# LISTED ENTRIES:
══════
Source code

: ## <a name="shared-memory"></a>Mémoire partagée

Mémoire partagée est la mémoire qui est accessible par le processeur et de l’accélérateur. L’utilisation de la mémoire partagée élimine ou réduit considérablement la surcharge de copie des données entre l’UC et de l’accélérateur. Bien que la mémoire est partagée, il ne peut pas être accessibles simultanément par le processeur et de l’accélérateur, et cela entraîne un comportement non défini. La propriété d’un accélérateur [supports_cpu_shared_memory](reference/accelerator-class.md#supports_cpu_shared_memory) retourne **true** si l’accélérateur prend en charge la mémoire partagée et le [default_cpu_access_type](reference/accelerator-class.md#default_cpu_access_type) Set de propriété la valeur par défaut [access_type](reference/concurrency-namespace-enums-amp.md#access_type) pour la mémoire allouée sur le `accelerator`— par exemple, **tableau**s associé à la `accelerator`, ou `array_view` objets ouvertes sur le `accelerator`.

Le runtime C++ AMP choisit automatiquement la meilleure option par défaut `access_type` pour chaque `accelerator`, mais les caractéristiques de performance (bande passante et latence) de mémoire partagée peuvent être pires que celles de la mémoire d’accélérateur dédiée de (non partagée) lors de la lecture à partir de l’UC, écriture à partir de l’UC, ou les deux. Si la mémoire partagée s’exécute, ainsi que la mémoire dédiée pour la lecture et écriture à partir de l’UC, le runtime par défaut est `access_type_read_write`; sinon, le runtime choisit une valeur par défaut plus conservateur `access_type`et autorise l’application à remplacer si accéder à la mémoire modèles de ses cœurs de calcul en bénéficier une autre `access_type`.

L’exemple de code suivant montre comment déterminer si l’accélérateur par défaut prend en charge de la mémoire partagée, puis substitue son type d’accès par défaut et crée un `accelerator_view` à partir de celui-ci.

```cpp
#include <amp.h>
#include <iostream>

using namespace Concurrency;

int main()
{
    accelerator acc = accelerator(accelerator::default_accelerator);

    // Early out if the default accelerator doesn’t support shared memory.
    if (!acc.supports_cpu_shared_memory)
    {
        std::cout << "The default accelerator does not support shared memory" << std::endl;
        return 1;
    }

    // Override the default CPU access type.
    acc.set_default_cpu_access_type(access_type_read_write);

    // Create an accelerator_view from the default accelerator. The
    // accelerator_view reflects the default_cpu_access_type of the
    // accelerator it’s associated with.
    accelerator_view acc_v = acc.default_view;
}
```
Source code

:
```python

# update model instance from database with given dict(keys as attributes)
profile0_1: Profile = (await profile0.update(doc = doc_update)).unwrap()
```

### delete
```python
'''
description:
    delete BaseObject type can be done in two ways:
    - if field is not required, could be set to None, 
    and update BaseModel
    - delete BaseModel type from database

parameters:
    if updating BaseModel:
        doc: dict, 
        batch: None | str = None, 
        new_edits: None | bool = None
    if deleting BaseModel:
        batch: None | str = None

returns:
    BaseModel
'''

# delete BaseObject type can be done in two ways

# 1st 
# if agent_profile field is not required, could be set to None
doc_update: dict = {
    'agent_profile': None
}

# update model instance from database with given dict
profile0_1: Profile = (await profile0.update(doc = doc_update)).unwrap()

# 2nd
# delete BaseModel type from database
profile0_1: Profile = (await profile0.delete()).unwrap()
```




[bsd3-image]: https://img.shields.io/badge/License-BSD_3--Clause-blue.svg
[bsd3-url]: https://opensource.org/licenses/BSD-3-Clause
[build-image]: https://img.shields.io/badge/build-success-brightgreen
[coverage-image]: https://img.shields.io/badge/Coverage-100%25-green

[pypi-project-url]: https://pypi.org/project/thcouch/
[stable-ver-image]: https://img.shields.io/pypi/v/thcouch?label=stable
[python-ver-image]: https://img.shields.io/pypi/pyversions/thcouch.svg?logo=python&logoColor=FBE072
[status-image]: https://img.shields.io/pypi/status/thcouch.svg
══════
# YOUR GOAL:
Return each line above precisely as written.

# ANSWER FOR THIS EXERCISE:
Source code

: ## <a name="shared-memory"></a>Mémoire partagée

Mémoire partagée est la mémoire qui est accessible par le processeur et de l’accélérateur. L’utilisation de la mémoire partagée élimine ou réduit considérablement la surcharge de copie des données entre l’UC et de l’accélérateur. Bien que la mémoire est partagée, il ne peut pas être accessibles simultanément par le processeur et de l’accélérateur, et cela entraîne un comportement non défini. La propriété d’un accélérateur [supports_cpu_shared_memory](reference/accelerator-class.md#supports_cpu_shared_memory) retourne **true** si l’accélérateur prend en charge la mémoire partagée et le [default_cpu_access_type](reference/accelerator-class.md#default_cpu_access_type) Set de propriété la valeur par défaut [access_type](reference/concurrency-namespace-enums-amp.md#access_type) pour la mémoire allouée sur le `accelerator`— par exemple, **tableau**s associé à la `accelerator`, ou `array_view` objets ouvertes sur le `accelerator`.

Le runtime C++ AMP choisit automatiquement la meilleure option par défaut `access_type` pour chaque `accelerator`, mais les caractéristiques de performance (bande passante et latence) de mémoire partagée peuvent être pires que celles de la mémoire d’accélérateur dédiée de (non partagée) lors de la lecture à partir de l’UC, écriture à partir de l’UC, ou les deux. Si la mémoire partagée s’exécute, ainsi que la mémoire dédiée pour la lecture et écriture à partir de l’UC, le runtime par défaut est `access_type_read_write`; sinon, le runtime choisit une valeur par défaut plus conservateur `access_type`et autorise l’application à remplacer si accéder à la mémoire modèles de ses cœurs de calcul en bénéficier une autre `access_type`.

L’exemple de code suivant montre comment déterminer si l’accélérateur par défaut prend en charge de la mémoire partagée, puis substitue son type d’accès par défaut et crée un `accelerator_view` à partir de celui-ci.

```cpp
#include <amp.h>
#include <iostream>

using namespace Concurrency;

int main()
{
    accelerator acc = accelerator(accelerator::default_accelerator);

    // Early out if the default accelerator doesn’t support shared memory.
    if (!acc.supports_cpu_shared_memory)
    {
        std::cout << "The default accelerator does not support shared memory" << std::endl;
        return 1;
    }

    // Override the default CPU access type.
    acc.set_default_cpu_access_type(access_type_read_write);

    // Create an accelerator_view from the default accelerator. The
    // accelerator_view reflects the default_cpu_access_type of the
    // accelerator it’s associated with.
    accelerator_view acc_v = acc.default_view;
}
```
Source code

:
```python

# update model instance from database with given dict(keys as attributes)
profile0_1: Profile = (await profile0.update(doc = doc_update)).unwrap()
```

### delete
```python
'''
description:
    delete BaseObject type can be done in two ways:
    - if field is not required, could be set to None, 
    and update BaseModel
    - delete BaseModel type from database

parameters:
    if updating BaseModel:
        doc: dict, 
        batch: None | str = None, 
        new_edits: None | bool = None
    if deleting BaseModel:
        batch: None | str = None

returns:
    BaseModel
'''

# delete BaseObject type can be done in two ways

# 1st 
# if agent_profile field is not required, could be set to None
doc_update: dict = {
    'agent_profile': None
}

# update model instance from database with given dict
profile0_1: Profile = (await profile0.update(doc = doc_update)).unwrap()

# 2nd
# delete BaseModel type from database
profile0_1: Profile = (await profile0.delete()).unwrap()
```




[bsd3-image]: https://img.shields.io/badge/License-BSD_3--Clause-blue.svg
[bsd3-url]: https://opensource.org/licenses/BSD-3-Clause
[build-image]: https://img.shields.io/badge/build-success-brightgreen
[coverage-image]: https://img.shields.io/badge/Coverage-100%25-green

[pypi-project-url]: https://pypi.org/project/thcouch/
[stable-ver-image]: https://img.shields.io/pypi/v/thcouch?label=stable
[python-ver-image]: https://img.shields.io/pypi/pyversions/thcouch.svg?logo=python&logoColor=FBE072
[status-image]: https://img.shields.io/pypi/status/thcouch.svg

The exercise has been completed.